# My Fuji Microfine developer turned yellow after roll of Rollei IR400, why?



## AluminumStudios (Apr 10, 2008)

Hello everyone,

After shooting digital for several years I became discontent and wanted to start playing with film.

I've been successfully developing my own Fuji Presto 400 using Fujifilm Microfine developer.

Today I tried developing my first roll of Rollei IR400 film.  I read in a post on another site that you do NOT have to presoak the film to remove any anti-halation layer (something I have zero experience with.)

I decided to give it a try with what I had so I developed a roll with my Fuji Microfine developer.  I did 9 minutes 30 second at 20 degrees (Celcius, I'm in Japan).  When I poured the developer out to my surprise it was a clear, deep, yellow (sorry for the gross analogy, but it looked like urine.)  It was pretty clear beforehand and had never changed when developing Preso B&W film.

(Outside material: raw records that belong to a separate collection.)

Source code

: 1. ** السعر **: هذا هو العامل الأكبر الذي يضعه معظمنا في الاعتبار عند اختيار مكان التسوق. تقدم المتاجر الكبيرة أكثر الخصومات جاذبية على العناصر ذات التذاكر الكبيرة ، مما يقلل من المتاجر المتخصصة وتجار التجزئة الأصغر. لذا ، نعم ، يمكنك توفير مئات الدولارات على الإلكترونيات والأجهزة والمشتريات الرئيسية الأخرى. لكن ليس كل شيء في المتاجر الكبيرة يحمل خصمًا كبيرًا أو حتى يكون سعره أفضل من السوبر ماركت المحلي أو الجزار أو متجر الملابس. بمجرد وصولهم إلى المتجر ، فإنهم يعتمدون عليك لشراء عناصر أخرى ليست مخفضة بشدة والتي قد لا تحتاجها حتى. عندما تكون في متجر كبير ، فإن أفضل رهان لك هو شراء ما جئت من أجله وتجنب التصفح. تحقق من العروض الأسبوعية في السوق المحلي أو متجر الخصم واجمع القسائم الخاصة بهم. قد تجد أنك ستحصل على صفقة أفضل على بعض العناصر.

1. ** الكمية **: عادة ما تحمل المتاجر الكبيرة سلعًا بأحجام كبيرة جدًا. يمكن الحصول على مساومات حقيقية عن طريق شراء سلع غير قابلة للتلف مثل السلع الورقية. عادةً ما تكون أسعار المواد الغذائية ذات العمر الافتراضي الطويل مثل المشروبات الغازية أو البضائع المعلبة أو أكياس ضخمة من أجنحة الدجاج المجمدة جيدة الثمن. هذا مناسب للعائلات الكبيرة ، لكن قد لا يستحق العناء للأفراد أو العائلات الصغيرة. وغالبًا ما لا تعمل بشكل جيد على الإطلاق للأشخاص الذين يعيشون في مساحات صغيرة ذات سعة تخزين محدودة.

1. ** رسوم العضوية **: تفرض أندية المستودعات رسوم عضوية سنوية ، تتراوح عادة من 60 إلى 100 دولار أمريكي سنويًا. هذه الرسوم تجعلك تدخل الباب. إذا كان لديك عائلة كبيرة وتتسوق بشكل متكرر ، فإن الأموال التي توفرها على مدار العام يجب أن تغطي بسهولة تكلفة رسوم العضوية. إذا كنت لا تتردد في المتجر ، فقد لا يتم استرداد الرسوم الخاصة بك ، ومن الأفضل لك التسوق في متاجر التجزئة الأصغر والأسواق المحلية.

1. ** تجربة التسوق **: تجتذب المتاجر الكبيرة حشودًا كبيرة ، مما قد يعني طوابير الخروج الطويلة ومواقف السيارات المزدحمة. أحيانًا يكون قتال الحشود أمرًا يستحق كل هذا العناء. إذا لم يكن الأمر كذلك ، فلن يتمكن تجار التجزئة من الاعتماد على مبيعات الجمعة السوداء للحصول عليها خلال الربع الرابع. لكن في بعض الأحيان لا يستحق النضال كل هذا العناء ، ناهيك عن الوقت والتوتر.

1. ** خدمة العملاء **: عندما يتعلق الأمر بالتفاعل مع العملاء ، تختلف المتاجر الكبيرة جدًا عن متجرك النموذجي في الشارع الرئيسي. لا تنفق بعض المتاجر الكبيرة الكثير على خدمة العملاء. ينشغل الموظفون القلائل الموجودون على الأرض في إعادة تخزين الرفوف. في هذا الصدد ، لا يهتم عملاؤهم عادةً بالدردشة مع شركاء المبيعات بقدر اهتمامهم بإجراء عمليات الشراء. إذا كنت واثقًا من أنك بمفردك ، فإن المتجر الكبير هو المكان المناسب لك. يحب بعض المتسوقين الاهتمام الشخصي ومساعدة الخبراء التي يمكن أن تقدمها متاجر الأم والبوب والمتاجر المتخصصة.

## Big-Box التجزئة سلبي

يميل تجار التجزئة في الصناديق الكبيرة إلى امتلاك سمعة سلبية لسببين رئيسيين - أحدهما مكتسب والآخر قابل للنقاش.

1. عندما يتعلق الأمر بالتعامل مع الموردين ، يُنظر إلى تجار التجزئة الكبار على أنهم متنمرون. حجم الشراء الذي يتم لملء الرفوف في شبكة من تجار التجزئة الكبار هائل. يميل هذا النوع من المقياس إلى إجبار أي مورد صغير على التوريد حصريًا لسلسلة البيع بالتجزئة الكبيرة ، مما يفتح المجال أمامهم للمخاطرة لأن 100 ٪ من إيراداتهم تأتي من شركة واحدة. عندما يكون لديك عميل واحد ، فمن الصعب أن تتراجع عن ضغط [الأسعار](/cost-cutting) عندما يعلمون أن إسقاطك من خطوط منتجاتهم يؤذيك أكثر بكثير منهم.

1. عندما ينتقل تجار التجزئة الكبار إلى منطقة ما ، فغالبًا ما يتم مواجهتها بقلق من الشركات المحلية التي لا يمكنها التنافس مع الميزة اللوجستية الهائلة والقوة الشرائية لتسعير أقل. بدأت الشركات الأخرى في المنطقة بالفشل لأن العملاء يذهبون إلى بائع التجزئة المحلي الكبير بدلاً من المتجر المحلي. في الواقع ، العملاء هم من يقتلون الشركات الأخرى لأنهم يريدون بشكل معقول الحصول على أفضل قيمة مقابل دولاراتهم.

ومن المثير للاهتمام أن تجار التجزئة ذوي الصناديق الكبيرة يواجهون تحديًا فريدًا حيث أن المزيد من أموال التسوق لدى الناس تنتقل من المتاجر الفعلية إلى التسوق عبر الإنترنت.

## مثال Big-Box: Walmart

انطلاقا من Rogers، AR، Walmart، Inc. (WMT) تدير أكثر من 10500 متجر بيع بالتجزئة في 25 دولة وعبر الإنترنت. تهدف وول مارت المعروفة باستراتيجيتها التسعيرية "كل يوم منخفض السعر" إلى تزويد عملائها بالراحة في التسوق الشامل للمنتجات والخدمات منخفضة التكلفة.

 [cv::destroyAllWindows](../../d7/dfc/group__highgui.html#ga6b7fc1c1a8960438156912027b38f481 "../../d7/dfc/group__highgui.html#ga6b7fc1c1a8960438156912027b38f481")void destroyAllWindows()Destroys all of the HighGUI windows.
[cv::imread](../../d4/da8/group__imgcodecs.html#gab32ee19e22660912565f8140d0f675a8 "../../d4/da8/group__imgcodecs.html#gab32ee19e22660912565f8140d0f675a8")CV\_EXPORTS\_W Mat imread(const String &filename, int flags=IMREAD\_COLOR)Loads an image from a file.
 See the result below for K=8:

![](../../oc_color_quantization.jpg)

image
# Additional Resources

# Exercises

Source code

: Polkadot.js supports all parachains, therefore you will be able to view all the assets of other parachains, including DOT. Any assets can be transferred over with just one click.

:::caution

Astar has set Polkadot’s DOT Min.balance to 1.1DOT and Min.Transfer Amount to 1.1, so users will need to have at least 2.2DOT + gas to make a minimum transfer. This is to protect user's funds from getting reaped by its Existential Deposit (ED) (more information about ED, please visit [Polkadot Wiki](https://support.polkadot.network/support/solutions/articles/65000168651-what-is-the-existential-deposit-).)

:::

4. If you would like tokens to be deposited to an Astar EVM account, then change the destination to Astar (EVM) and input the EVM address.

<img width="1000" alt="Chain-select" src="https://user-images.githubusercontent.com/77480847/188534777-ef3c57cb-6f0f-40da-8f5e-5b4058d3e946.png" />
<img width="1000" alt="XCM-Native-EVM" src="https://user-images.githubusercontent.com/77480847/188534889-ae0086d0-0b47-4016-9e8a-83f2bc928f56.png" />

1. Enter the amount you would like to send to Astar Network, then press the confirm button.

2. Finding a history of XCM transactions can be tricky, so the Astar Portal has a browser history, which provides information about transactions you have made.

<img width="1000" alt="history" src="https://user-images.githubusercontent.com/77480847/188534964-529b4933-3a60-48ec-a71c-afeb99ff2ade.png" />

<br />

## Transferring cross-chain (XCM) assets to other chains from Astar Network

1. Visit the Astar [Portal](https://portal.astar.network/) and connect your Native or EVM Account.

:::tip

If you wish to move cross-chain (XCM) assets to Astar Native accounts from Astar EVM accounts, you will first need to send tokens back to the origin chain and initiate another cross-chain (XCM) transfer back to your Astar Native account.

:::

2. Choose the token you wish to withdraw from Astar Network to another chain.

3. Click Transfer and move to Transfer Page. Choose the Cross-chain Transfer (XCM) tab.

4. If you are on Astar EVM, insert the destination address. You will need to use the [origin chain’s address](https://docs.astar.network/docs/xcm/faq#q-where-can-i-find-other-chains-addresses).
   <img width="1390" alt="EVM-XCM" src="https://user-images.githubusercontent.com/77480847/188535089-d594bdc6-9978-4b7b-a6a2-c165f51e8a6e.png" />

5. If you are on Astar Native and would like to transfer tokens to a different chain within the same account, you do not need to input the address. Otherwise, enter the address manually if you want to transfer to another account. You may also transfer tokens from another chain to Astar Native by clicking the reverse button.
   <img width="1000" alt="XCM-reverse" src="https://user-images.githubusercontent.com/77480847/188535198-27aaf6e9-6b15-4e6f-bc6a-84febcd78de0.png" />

My question is what caused this?  Is there a layer that should have been washed away with a pre-soak?  Is this some kind of indication that I exhausted the chemicals with this roll?  

Any info. is much appreciated!

Also, I live in small-town Japan and getting any kind of variety of chemistry is a challenge, so I'm just sticking with the Fuji stuff I've been able to get for now.

BTW - the film is hanging and drying now and it looks like it developed decently.

Thanks!


----------



## Early (Apr 14, 2008)

Since no one has volunteered, I suppose I can give you my thoughts on the subject.  It just won't be of any help.

I once developed Kodak movie stock film in C-41, but I don't remember if the developer turned yellow, and I had to remove the anti-halation backing manually.


----------



## AluminumStudios (Apr 14, 2008)

Early said:


> Since no one has volunteered, I suppose I can give you my thoughts on the subject.  It just won't be of any help.
> 
> I once developed Kodak movie stock film in C-41, but I don't remember if the developer turned yellow, and I had to remove the anti-halation backing manually.



Hmm, you're right.  Your comment isn't of any help.


----------



## ann (Apr 14, 2008)

strange, i comment about this and my post has disappeared.
anyway, it is very commone for various combinations of film and developer to change color . 

i have seen orange, green , purple among other shades.


----------



## AluminumStudios (Apr 14, 2008)

ann said:


> strange, i comment about this and my post has disappeared.
> anyway, it is very commone for various combinations of film and developer to change color .
> 
> i have seen orange, green , purple among other shades.


 
Does this mean the developer is still OK to use, or should it be disposed of?

The strange thing is I looked at it again and it turned from yellow back to mostly clear!

I don't want to use it if it's compromised now, but at the same time, in small-town Japan, with my limited ability to buy developer, I want to get as much use as possible out of what I have.

-Will


----------



## ann (Apr 15, 2008)

how do your negative look? that is the real guide line. 

if they are fine, then i wouldn't worry. it is just a trait of the combination your using.


----------



## AluminumStudios (Apr 15, 2008)

ann said:


> how do your negative look? that is the real guide line.
> 
> if they are fine, then i wouldn't worry. it is just a trait of the combination your using.



My negatives look OK.  They are a little flat, but I'm not surprised since I only made an educated guess at time and temperature since I had no data for Rollei IR400 in Fuji Microfine.  This was just a test roll for me.

My concern is ... is my chemistry OK to use for more film or did something happen to it?


----------



## Judge Sharpe (Apr 16, 2008)

Do a test strip- the cut off ends of undeveloped film do eell- if they come out clear, you are OK- but developer is cheap and I sould not take a chance of ruining a greeat shot- pour it out and mix some more. 
Judge Sharpe


----------